Un statut social en déphasage avec la réglementation du métier

Au Maroc, être guide touristique obéit à des exigences légales strictes. Mais sur le volet social, «ces professionnels ne peuvent bénéficier d’une affiliation à la CNSS, s’ils travaillent indépendamment d’une structure légalement mise en place», selon Hassan Janah, président de la Fédération nationale des guides.

Cette situation met près de 4 000 personnes dans un entre-deux, faisant qu’ils exercent un métier réglementé par la loi, mais sans aucune couverture médicale. «C’est pour cela qu’ils n’ont pu bénéficier d’aucune aide, dans le cadre du Fond de gestion de la crise sanitaire», explique à Yabiladi le représentant.

«L’option que nous avons proposée à l’exécutif, avant même la crise sanitaire, c’est de porter notre dossier social auprès du Chef du gouvernement, pour permettre à ces personnes au moins de se déclarer comme auto-entrepreneurs et bénéficier ainsi d’une sécurité sociale. L’examen de notre statut est resté en stand-by, au vu de l’urgence sanitaire. Nous avons été mis à la marge plus que toutes les professions régies par la loi.»

Hassan Janah

Et pourtant, la situation économique et sociale de ces 4 000 professionnels est aussi urgente que celle des travailleurs des autres secteurs impactés par la crise. «Dans le scénario le plus optimiste, la situation des guides ne pourrait s’améliorer petit à petit qu’à partir de mars 2021, voire bien plus tard», redoute d’ailleurs Hassan Janah. Selon lui, «le secteur touristique ne pourra revenir à la situation de 2019, que dans trois ou quatre ans au minimum», d’où l’urgence de sortir les guides de la pauvreté.

«En tant que professionnels du secteur, nous sommes bien conscients que la reprise ne pourra se faire que sur un temps long et douloureusement pour plusieurs familles qui vivent du tourisme, reconnaît Hassan Janah, mais le gouvernement doit en être conscient aussi, ce qui ne semble pas être le cas puisque nous n’avons, à ce stade, aucune action concrète.»
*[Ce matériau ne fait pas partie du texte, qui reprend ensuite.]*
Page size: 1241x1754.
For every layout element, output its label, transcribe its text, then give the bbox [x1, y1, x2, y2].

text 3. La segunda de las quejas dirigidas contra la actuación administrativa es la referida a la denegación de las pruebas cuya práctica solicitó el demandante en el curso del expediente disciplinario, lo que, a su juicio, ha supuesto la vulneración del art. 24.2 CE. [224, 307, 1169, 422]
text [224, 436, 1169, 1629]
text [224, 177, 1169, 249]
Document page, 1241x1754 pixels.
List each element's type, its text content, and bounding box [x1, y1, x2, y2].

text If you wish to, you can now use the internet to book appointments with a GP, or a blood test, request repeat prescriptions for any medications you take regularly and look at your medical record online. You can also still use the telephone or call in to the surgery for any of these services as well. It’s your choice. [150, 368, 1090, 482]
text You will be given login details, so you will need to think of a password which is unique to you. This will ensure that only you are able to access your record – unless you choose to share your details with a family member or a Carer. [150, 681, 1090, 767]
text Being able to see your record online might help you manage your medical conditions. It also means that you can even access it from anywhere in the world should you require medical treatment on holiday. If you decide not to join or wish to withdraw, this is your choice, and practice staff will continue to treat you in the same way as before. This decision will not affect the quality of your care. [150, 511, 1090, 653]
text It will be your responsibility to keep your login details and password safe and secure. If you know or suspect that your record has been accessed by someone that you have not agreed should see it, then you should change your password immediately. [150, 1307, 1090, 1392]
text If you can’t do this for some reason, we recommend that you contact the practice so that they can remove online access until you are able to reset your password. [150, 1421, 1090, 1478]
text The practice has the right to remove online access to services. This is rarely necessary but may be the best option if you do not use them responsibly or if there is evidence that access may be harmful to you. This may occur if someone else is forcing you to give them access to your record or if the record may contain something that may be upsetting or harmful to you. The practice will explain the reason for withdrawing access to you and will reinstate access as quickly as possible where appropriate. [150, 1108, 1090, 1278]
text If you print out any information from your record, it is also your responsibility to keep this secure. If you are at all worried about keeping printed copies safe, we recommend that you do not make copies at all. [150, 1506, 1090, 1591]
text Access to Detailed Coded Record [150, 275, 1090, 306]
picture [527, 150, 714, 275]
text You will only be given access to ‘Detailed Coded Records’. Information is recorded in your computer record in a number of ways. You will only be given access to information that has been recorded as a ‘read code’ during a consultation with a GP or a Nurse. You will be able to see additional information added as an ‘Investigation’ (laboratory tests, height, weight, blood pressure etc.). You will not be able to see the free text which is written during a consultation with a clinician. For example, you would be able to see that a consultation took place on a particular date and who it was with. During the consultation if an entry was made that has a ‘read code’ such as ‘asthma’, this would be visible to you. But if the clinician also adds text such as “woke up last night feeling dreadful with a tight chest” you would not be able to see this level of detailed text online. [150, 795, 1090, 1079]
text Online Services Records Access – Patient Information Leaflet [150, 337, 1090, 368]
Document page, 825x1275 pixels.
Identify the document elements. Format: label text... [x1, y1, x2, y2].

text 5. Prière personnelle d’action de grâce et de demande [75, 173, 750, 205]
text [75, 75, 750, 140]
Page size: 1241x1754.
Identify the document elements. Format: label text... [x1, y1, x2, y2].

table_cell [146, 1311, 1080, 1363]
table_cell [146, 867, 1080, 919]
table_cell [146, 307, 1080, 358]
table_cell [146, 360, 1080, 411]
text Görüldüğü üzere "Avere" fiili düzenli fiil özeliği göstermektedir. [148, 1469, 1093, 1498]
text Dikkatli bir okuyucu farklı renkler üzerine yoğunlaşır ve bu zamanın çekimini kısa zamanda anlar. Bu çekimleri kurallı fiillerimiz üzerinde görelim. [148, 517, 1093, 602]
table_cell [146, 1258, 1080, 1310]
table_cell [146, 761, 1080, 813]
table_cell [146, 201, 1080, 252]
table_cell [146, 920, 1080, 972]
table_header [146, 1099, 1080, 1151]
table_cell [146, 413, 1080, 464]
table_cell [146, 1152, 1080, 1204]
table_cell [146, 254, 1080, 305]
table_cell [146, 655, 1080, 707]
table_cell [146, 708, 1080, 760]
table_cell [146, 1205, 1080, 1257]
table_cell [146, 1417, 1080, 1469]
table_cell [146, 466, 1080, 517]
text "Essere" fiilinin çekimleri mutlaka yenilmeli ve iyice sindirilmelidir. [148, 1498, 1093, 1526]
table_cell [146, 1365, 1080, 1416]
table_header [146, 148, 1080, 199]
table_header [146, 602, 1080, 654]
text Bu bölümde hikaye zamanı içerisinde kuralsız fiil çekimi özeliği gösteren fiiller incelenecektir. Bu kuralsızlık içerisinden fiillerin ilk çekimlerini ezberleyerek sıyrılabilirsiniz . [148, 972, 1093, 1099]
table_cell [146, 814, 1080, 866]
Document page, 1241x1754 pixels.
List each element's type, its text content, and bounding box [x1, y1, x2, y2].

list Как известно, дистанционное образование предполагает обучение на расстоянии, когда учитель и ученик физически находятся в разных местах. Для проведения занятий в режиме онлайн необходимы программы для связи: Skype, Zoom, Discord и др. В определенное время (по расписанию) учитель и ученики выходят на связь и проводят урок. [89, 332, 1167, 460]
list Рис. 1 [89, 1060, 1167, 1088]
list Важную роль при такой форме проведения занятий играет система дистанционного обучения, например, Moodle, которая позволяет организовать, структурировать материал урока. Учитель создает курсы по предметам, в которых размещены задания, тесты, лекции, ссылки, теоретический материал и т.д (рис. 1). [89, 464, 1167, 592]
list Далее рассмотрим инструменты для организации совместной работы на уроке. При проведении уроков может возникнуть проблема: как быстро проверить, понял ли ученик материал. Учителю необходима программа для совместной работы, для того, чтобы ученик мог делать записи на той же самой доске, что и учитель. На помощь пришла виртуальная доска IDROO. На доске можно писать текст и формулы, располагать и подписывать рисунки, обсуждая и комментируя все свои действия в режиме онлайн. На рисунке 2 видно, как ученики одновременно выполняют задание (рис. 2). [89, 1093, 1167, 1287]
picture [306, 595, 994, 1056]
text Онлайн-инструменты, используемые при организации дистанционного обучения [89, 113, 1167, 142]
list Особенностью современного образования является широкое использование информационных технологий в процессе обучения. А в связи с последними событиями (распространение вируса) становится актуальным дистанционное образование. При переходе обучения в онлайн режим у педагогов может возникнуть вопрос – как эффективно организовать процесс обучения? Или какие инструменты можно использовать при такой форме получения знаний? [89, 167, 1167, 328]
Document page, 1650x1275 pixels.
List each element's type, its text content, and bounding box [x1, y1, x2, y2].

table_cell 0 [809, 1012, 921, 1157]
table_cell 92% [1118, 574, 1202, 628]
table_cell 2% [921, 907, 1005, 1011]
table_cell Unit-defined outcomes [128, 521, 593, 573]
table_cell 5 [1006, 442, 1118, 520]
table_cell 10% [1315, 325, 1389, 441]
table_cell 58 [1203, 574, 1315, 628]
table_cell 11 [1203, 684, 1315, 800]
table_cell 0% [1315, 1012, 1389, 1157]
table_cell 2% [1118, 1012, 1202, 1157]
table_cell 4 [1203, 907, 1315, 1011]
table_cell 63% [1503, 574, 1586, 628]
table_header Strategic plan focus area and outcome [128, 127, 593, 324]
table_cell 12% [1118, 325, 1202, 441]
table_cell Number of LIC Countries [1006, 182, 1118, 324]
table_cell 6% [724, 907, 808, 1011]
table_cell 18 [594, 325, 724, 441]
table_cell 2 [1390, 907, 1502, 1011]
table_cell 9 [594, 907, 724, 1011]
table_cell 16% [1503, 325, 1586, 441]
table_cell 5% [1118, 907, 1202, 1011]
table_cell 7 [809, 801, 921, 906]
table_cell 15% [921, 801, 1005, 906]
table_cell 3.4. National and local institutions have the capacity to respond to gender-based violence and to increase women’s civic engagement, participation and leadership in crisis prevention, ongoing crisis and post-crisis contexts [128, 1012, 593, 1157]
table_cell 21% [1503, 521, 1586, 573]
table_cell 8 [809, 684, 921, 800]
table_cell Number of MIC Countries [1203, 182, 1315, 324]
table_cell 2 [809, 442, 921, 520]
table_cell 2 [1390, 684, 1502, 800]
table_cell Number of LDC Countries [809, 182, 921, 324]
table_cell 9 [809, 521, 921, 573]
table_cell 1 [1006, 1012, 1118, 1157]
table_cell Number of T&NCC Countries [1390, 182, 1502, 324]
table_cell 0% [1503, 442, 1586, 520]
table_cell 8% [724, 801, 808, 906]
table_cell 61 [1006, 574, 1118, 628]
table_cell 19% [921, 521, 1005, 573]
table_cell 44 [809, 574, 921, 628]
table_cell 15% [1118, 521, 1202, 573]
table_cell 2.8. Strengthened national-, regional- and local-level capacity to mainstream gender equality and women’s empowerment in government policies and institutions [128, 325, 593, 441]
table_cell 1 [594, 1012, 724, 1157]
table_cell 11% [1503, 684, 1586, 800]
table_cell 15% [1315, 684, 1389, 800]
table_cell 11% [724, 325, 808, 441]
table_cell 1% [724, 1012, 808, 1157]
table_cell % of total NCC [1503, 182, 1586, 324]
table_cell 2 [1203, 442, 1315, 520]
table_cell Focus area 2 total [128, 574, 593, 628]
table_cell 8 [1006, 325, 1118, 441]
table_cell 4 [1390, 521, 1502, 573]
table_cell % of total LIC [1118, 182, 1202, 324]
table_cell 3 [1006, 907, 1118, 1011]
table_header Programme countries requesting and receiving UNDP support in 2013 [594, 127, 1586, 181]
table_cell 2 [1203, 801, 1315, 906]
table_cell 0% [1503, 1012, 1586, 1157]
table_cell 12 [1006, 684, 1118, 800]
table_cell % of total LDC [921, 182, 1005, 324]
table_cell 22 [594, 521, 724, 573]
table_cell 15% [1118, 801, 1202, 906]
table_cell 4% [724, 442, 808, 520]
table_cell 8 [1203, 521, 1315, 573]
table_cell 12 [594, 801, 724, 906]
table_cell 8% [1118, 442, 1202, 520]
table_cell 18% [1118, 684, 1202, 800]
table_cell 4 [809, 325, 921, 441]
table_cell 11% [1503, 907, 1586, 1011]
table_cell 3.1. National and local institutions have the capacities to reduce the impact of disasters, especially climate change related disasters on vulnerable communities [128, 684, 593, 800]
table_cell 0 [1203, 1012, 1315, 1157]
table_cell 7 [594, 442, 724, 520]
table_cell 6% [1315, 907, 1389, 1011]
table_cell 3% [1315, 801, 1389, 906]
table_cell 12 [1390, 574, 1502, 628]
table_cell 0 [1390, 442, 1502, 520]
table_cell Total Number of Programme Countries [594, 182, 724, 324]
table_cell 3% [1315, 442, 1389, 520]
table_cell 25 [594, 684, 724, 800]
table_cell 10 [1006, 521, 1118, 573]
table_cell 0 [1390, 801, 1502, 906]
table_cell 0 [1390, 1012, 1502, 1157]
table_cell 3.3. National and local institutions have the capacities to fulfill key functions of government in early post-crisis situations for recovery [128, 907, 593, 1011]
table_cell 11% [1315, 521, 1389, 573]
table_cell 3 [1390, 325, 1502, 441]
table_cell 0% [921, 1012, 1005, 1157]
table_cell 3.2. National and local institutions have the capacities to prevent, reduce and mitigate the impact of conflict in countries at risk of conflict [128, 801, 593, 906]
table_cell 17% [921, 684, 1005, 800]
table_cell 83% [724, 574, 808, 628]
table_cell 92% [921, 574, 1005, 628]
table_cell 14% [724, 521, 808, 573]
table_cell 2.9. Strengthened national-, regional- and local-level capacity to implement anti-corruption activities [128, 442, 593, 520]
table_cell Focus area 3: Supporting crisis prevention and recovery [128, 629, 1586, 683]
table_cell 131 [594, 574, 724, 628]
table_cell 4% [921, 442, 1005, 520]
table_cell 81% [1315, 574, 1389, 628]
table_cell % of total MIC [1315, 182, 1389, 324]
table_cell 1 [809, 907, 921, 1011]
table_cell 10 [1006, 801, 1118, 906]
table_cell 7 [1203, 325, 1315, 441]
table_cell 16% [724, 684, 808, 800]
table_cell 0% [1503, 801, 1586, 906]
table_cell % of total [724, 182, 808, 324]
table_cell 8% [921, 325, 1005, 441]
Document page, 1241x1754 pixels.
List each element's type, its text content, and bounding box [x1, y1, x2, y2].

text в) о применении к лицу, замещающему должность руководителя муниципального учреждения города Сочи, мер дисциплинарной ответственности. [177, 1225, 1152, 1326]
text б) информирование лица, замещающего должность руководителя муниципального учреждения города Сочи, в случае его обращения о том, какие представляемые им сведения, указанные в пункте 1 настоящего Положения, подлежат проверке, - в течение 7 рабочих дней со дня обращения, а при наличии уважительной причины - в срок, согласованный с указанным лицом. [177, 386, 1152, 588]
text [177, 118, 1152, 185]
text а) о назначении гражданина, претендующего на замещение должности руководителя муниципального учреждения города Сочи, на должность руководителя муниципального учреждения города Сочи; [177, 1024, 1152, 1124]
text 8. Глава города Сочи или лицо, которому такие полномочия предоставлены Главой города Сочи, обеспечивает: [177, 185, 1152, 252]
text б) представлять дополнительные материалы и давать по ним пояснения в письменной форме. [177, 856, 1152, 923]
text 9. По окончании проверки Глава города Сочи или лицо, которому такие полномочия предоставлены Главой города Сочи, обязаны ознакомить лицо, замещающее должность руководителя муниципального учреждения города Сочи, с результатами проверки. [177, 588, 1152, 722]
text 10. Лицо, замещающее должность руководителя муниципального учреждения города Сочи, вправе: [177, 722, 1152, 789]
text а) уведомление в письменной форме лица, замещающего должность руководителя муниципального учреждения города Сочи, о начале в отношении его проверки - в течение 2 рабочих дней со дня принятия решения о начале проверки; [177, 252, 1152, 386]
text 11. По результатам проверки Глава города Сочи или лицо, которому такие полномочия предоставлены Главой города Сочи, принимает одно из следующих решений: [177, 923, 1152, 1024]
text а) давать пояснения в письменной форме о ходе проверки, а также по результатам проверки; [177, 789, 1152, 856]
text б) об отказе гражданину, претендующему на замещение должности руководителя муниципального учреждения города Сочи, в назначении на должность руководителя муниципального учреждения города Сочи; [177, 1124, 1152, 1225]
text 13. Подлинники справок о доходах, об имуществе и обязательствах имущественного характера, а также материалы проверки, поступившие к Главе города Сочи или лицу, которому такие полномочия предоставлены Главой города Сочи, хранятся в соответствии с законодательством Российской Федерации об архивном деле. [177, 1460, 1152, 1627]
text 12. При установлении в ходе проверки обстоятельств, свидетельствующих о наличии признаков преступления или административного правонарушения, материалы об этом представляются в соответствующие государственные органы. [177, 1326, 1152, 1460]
Membre de l’Association marocaine des experts et scientifiques du tourisme, Samir Berhil, qui exerce au Maroc depuis 1999, en France et dans d’autres pays, alerte pour sa part qu’«on étouffe 4 000 personnes, dont chacune fait vivre famille». Il alerte sur une situation catastrophique puisque «certains collègues commencent à vendre leurs biens et à mendier près des boulangeries», et craint «des passages au suicide, dans un pays où la question reste taboue».

L’amertume est grande chez Samir Berhil : «C’est un métier qui nous a fait vivre dignement pendant plus de 20 ans, mes enfants et moi. Ce métier est en train de mourir et si la crise perdure jusqu’à la fin de l’année, les guides seront irrécupérables car reconvertis ailleurs, fragilisant encore plus un secteur qui aura perdu l’un des maillons importants de sa chaîne».